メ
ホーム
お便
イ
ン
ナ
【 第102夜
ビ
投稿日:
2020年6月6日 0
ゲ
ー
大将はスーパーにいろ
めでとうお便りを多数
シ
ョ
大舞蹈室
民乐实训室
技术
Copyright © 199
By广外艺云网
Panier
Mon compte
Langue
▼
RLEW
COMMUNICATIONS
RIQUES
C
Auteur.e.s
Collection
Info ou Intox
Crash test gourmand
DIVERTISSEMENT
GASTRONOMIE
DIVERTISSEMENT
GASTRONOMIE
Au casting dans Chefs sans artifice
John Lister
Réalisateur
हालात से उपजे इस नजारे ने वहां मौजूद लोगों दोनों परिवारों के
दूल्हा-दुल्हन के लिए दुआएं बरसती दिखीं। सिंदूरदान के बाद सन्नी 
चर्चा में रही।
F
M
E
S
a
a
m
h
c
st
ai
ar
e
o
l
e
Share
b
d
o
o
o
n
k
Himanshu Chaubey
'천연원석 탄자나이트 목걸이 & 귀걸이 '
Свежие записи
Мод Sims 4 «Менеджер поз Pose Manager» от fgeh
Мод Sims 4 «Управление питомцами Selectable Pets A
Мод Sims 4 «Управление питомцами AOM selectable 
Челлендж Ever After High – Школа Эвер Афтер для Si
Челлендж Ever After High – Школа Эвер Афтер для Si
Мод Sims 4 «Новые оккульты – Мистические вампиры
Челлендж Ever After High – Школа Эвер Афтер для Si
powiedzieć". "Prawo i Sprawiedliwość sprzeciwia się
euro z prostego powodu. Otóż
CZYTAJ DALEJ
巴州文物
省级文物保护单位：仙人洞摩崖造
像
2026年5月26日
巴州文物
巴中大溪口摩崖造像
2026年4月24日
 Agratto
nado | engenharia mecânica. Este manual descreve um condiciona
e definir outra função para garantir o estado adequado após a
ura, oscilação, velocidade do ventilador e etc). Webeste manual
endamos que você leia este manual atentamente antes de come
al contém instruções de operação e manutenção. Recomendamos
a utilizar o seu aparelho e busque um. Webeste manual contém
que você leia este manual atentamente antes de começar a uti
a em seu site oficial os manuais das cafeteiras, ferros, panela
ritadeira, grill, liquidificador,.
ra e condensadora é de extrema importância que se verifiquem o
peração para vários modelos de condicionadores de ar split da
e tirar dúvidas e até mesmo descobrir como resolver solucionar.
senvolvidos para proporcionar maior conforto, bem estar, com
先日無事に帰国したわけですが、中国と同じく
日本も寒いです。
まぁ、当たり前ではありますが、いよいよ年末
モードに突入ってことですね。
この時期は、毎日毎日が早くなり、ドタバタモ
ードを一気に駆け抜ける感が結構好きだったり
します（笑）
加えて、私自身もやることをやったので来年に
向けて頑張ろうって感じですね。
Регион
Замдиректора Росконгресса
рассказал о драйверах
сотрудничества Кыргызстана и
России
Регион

=-=-=-=-=

- **Task requirements**: Repeat all of the entries exactly.

- **Exercise solution**:
メ
ホーム
お便
イ
ン
ナ
【 第102夜
ビ
投稿日:
2020年6月6日 0
ゲ
ー
大将はスーパーにいろ
めでとうお便りを多数
シ
ョ
大舞蹈室
民乐实训室
技术
Copyright © 199
By广外艺云网
Panier
Mon compte
Langue
▼
RLEW
COMMUNICATIONS
RIQUES
C
Auteur.e.s
Collection
Info ou Intox
Crash test gourmand
DIVERTISSEMENT
GASTRONOMIE
DIVERTISSEMENT
GASTRONOMIE
Au casting dans Chefs sans artifice
John Lister
Réalisateur
हालात से उपजे इस नजारे ने वहां मौजूद लोगों दोनों परिवारों के
दूल्हा-दुल्हन के लिए दुआएं बरसती दिखीं। सिंदूरदान के बाद सन्नी 
चर्चा में रही।
F
M
E
S
a
a
m
h
c
st
ai
ar
e
o
l
e
Share
b
d
o
o
o
n
k
Himanshu Chaubey
'천연원석 탄자나이트 목걸이 & 귀걸이 '
Свежие записи
Мод Sims 4 «Менеджер поз Pose Manager» от fgeh
Мод Sims 4 «Управление питомцами Selectable Pets A
Мод Sims 4 «Управление питомцами AOM selectable 
Челлендж Ever After High – Школа Эвер Афтер для Si
Челлендж Ever After High – Школа Эвер Афтер для Si
Мод Sims 4 «Новые оккульты – Мистические вампиры
Челлендж Ever After High – Школа Эвер Афтер для Si
powiedzieć". "Prawo i Sprawiedliwość sprzeciwia się
euro z prostego powodu. Otóż
CZYTAJ DALEJ
巴州文物
省级文物保护单位：仙人洞摩崖造
像
2026年5月26日
巴州文物
巴中大溪口摩崖造像
2026年4月24日
 Agratto
nado | engenharia mecânica. Este manual descreve um condiciona
e definir outra função para garantir o estado adequado após a
ura, oscilação, velocidade do ventilador e etc). Webeste manual
endamos que você leia este manual atentamente antes de come
al contém instruções de operação e manutenção. Recomendamos
a utilizar o seu aparelho e busque um. Webeste manual contém
que você leia este manual atentamente antes de começar a uti
a em seu site oficial os manuais das cafeteiras, ferros, panela
ritadeira, grill, liquidificador,.
ra e condensadora é de extrema importância que se verifiquem o
peração para vários modelos de condicionadores de ar split da
e tirar dúvidas e até mesmo descobrir como resolver solucionar.
senvolvidos para proporcionar maior conforto, bem estar, com
先日無事に帰国したわけですが、中国と同じく
日本も寒いです。
まぁ、当たり前ではありますが、いよいよ年末
モードに突入ってことですね。
この時期は、毎日毎日が早くなり、ドタバタモ
ードを一気に駆け抜ける感が結構好きだったり
します（笑）
加えて、私自身もやることをやったので来年に
向けて頑張ろうって感じですね。
Регион
Замдиректора Росконгресса
рассказал о драйверах
сотрудничества Кыргызстана и
России
Регион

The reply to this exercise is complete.